Can someone explain how to derive this relation? Why is the distance just R?

 

[Doc Al]

The force (mg) acts vertically and R is the perpendicular distance to the axis. So each torque is just:

\tau = \vec{r} \times \vec{F} = RF = mgR

 

[breez]

I thought the force a acting perpendicular to the center of pulley is tension, not gravity.

 

[Doc Al]

I thought the force a acting perpendicular to the center of pulley is tension, not gravity.

The force on the pulley is the tension, not the weight. But I thought you were asking about the net torque on the entire system, not just on the pulley. (A perfectly valid way to analyze the problem, but I would not recommend it.)

 

[breez]

Hmm,

The problem asks for the net torque on the entire system about the center of the pulley. I believe the gravitational forces, m1g and m2g are acting at the center of masses of the two masses, which are some distance from the center. I am confused how to calculate the net torque because I thought you had to add all the individual torques, which would mean I would need to know the distance at any time between the center of mass of each mass and the center of the pulley.

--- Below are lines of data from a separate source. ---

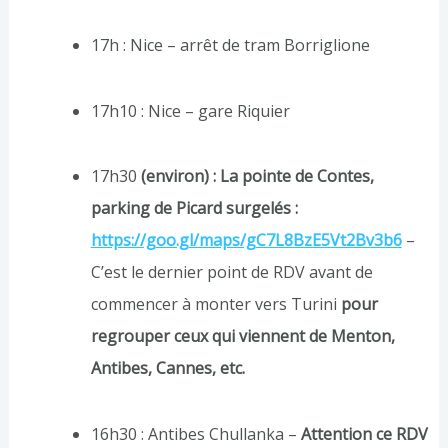
17h : Nice – arrêt de tram Borriglione
17h10 : Nice – gare Riquier
17h30
(environ) : La pointe de Contes,
parking de Picard surgelés :
https://goo.gl/maps/gC7L8BzE5Vt2Bv3b6
–
C’est le dernier point de RDV avant de
commencer à monter vers Turini
pour
regrouper ceux qui viennent de Menton,
Antibes, Cannes, etc.
16h30 : Antibes Chullanka –
Attention ce RDV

I'm sorry, but I do not see the reasoning behind just adding up all the forces on the system and multiplying by R.

 

[Doc Al]

The problem asks for the net torque on the entire system about the center of the pulley. I believe the gravitational forces, m1g and m2g are acting at the center of masses of the two masses, which are some distance from the center.

You can certainly do it that way also. You'll get the same answer.

I am confused how to calculate the net torque because I thought you had to add all the individual torques, which would mean I would need to know the distance at any time between the center of mass of each mass and the center of the pulley.

All you need is the perpendicular distance. Consider this:
\tau = \vec{r} \times \vec{F} = rF\sin\theta

While the distance r is constantly changing, what counts is r\sin\theta--which is constant and equal to R.

I'm sorry, but I do not see the reasoning behind just adding up all the forces on the system and multiplying by R.

You need to firm up your understanding of torque and how to calculate it.

 

[breez]

Yeah, you're right. I forgot it was the moment arm, since it's the cross product. Wow.